## GOAL OF THE EXERCISE
Please write out the text of the material below, from its start up to and including the line that contains "Non perderti le ultime", leaving the pictures out of your answer.

[MATERIAL PROVIDED Boundary: Start]

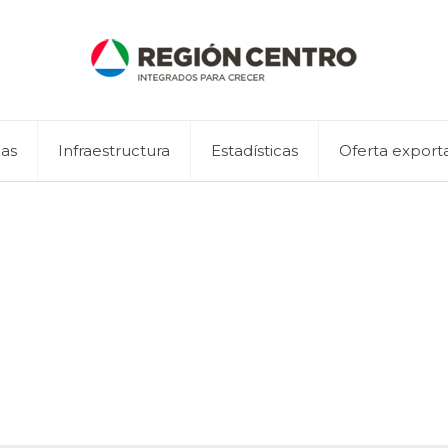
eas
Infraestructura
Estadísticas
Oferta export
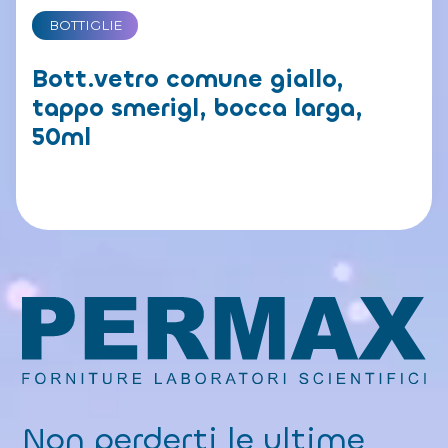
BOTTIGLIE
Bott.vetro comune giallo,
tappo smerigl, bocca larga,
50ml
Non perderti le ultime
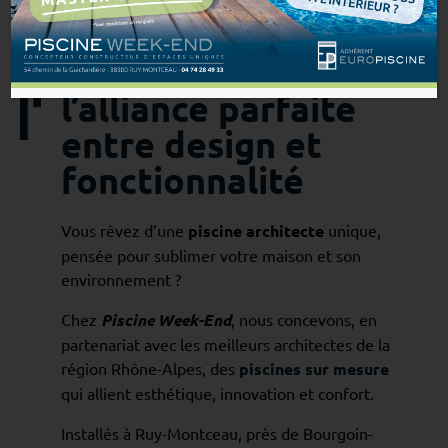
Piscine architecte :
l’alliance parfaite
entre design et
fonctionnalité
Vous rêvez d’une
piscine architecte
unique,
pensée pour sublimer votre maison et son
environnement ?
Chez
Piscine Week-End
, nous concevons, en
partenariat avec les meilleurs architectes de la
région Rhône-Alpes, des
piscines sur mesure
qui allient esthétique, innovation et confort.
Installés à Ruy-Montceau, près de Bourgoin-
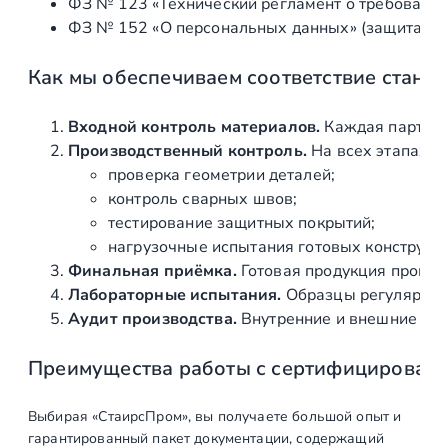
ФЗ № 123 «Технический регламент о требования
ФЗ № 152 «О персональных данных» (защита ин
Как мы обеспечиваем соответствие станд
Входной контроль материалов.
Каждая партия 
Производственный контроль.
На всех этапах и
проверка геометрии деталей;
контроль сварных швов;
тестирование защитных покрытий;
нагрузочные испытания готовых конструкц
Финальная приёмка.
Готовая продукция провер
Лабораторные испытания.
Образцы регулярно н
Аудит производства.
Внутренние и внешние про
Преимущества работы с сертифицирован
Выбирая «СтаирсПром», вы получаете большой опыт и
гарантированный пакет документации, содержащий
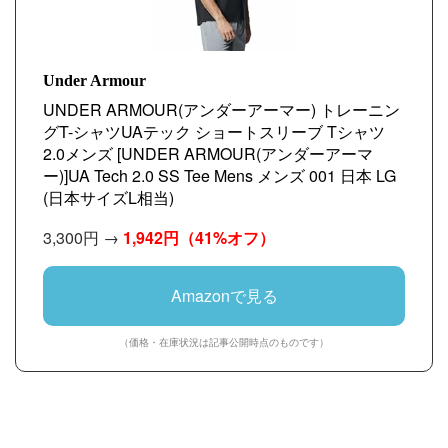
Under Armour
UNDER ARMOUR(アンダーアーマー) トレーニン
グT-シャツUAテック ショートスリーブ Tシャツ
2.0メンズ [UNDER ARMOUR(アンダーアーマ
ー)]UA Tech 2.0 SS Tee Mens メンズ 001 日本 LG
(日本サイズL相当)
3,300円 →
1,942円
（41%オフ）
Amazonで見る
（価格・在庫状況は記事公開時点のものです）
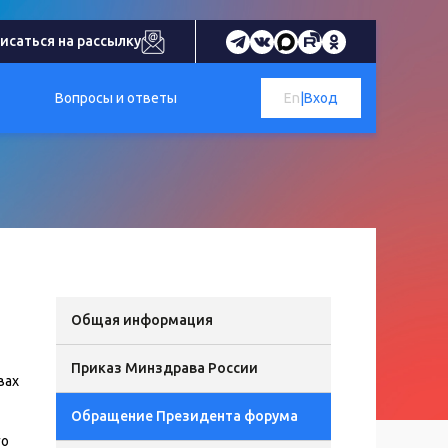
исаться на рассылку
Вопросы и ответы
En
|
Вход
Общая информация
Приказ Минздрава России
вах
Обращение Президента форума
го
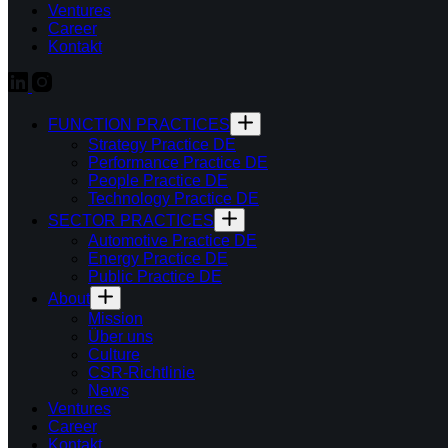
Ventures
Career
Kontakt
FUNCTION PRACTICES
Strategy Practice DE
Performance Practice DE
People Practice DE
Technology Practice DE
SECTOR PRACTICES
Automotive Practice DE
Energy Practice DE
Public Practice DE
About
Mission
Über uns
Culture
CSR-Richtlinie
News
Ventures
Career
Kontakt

[MATERIAL PROVIDED Boundary: End]

## EXPECTED OUTPUT
eas
Infraestructura
Estadísticas
Oferta export
BOTTIGLIE
Bott.vetro comune giallo,
tappo smerigl, bocca larga,
50ml
Non perderti le ultime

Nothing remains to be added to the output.